Is market economics the culprit or the victim here? In my humble opinion, market economics is just one of many ways of thinking about things. Yes, it is an ideologically laden way of thinking about things—because it is shaped by certain people with certain ideologies. But many ways of thinking about things are ideologically laden, too, and we won’t abandon them completely just on the grounds of their ideological content. Propaganda has been around for ages, and it will be around for ages to come. All sides of the political spectrum used it, and all sides will continue to use it. Understanding it is the best defense. But is getting rid of the subject being propagandized the best offence?

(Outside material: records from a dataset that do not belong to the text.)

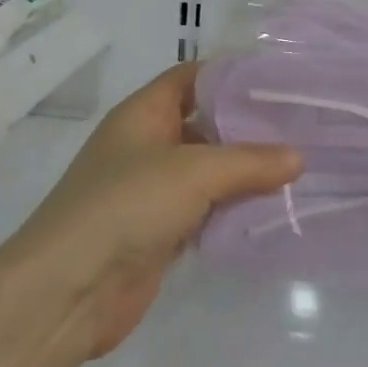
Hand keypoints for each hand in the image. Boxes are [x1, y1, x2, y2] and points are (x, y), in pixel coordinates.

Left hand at [21, 62, 301, 357]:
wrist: (67, 292)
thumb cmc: (126, 206)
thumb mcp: (194, 172)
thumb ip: (250, 162)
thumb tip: (299, 158)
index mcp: (143, 114)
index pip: (191, 77)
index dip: (230, 74)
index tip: (278, 79)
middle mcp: (146, 145)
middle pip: (204, 124)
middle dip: (247, 126)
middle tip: (300, 125)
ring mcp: (151, 191)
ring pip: (208, 171)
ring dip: (244, 172)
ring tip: (298, 166)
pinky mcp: (159, 232)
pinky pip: (204, 211)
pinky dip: (233, 209)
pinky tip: (271, 209)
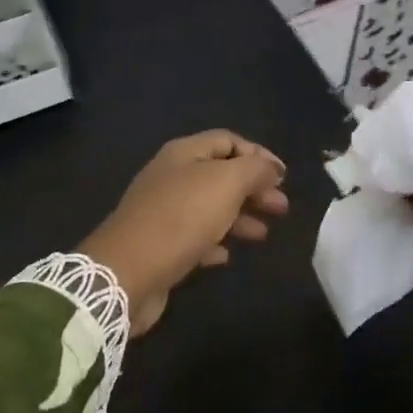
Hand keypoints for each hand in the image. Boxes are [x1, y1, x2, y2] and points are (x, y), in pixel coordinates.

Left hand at [80, 131, 289, 335]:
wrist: (128, 272)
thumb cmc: (181, 218)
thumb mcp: (226, 183)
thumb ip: (254, 170)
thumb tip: (271, 168)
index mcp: (184, 154)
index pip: (227, 141)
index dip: (258, 154)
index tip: (284, 177)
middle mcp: (171, 177)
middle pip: (220, 175)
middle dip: (253, 188)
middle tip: (281, 208)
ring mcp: (163, 212)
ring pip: (210, 207)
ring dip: (240, 217)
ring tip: (263, 234)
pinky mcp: (160, 246)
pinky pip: (195, 238)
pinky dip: (215, 242)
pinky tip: (228, 255)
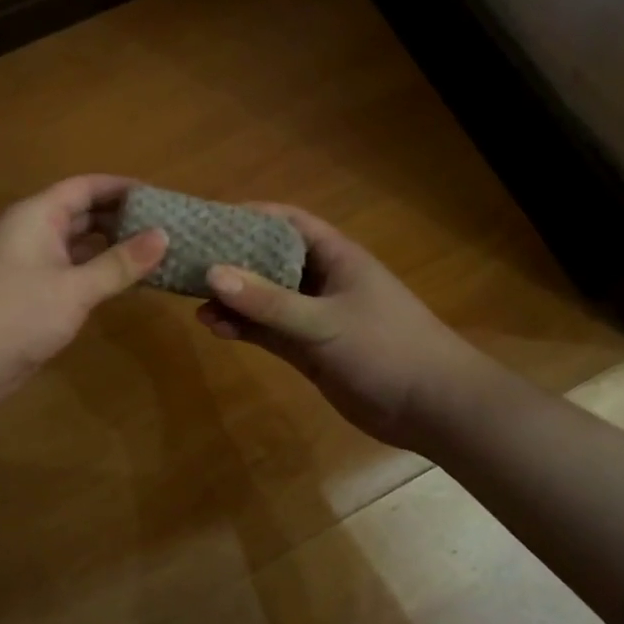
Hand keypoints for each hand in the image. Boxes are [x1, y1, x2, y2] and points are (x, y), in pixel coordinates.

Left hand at [0, 175, 167, 403]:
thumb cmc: (18, 314)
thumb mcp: (76, 288)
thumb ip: (120, 263)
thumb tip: (163, 235)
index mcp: (36, 216)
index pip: (84, 187)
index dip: (121, 187)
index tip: (158, 195)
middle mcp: (30, 231)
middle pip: (80, 213)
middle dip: (119, 218)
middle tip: (164, 226)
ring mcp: (27, 263)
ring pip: (75, 244)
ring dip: (109, 247)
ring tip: (152, 252)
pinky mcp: (28, 292)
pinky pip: (69, 270)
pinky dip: (95, 272)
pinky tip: (123, 282)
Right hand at [196, 204, 466, 449]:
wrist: (434, 408)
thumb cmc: (386, 348)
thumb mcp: (324, 321)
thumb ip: (268, 301)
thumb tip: (213, 274)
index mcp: (336, 257)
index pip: (289, 223)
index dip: (252, 216)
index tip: (210, 219)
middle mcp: (322, 281)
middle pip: (270, 260)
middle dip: (233, 260)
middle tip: (190, 261)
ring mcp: (315, 317)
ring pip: (265, 300)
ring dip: (234, 299)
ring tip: (195, 301)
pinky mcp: (310, 350)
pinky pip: (269, 331)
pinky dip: (244, 328)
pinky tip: (216, 328)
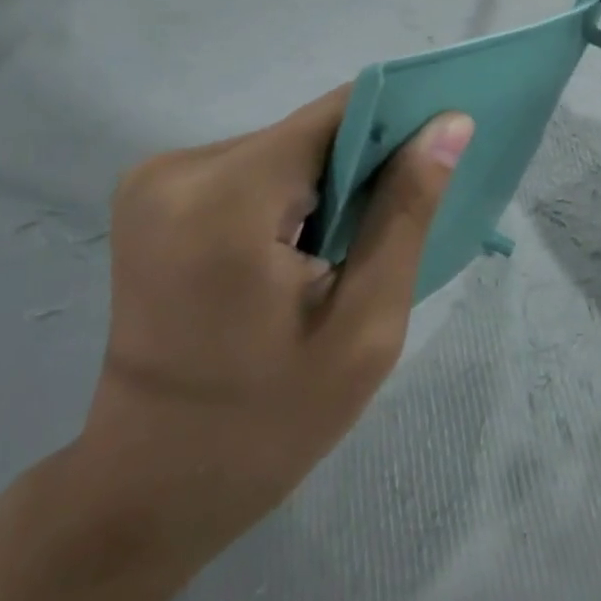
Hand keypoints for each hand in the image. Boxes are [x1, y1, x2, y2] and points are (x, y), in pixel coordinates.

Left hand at [79, 89, 473, 560]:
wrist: (149, 484)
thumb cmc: (268, 422)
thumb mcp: (364, 326)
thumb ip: (406, 213)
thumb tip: (451, 124)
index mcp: (226, 200)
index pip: (336, 116)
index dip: (397, 126)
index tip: (436, 163)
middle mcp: (178, 168)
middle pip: (308, 132)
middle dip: (359, 170)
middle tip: (385, 236)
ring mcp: (156, 178)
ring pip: (284, 147)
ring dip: (324, 186)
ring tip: (341, 254)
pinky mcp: (153, 192)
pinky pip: (251, 168)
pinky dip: (288, 196)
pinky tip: (297, 253)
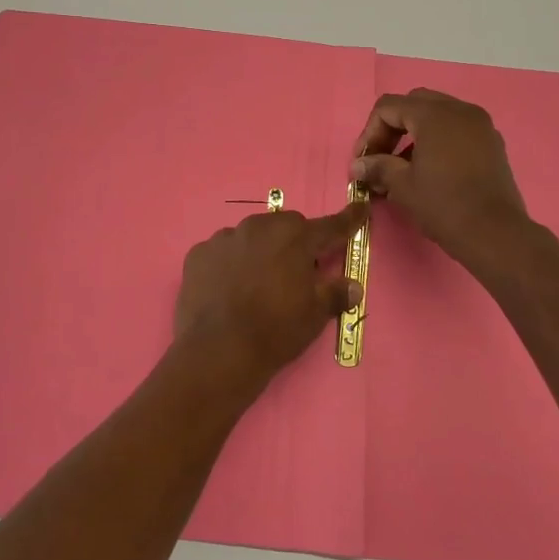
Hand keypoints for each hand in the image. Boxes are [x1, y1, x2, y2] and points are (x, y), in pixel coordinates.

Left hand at [174, 206, 365, 386]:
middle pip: (286, 227)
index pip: (330, 226)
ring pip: (251, 237)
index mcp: (295, 238)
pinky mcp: (198, 253)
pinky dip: (229, 264)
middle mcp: (259, 227)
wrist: (218, 350)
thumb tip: (352, 286)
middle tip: (296, 273)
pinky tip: (228, 289)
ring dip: (259, 251)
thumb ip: (335, 294)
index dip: (348, 220)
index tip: (360, 208)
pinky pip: (222, 252)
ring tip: (256, 284)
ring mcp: (225, 237)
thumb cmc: (275, 330)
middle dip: (295, 244)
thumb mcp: (314, 315)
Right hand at [351, 88, 530, 264]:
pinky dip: (438, 140)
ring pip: (438, 115)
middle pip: (414, 104)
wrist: (494, 233)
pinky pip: (457, 129)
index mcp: (434, 115)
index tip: (363, 161)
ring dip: (415, 134)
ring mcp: (480, 125)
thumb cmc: (443, 205)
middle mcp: (460, 110)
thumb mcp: (402, 186)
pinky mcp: (491, 143)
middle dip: (392, 127)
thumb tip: (358, 165)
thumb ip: (378, 167)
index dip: (369, 132)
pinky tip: (429, 170)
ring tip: (402, 168)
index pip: (389, 107)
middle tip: (381, 157)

Just another trivial point: the book seems to imply that mathematics, or more precisely the misuse of mathematics, is part of the problems with market economics. (Economics as a discipline had made the quantitative turn roughly around the 1950s when Paul Samuelson came onto the scene.) On page 169, Aune reminds his readers the purpose of his project: “More concretely, I want the reader of this volume who may participate in policy debates with free-marketers not to be cowed by the claimed “scientific” arguments of their opponents. Time and again free-marketers assert as truth methodological statements and effects of policy that are either plainly wrong or are more controversial than they claim.” Paul Krugman has once said that thinking mathematically is important in thinking in economics, and there was a culture war being waged about whether to differentiate or not to differentiate (pardon for the pun on calculus). I can’t help but ask whether market economics would have received a different trial if it were stripped of all the mathematics, even though the verdict might well be the same and perhaps even deservingly so. I just wonder.

Even though I am a little bit skeptical about the seemingly sweeping conclusion about the complete invalidity of market economics that the book appears to draw, I think the book is a valuable piece of work on the propaganda of free marketers. Debating ideas requires intellectual honesty, and the book makes an informative addition to the collection of anyone who needs to make judgments on the rhetoric of economic correctness.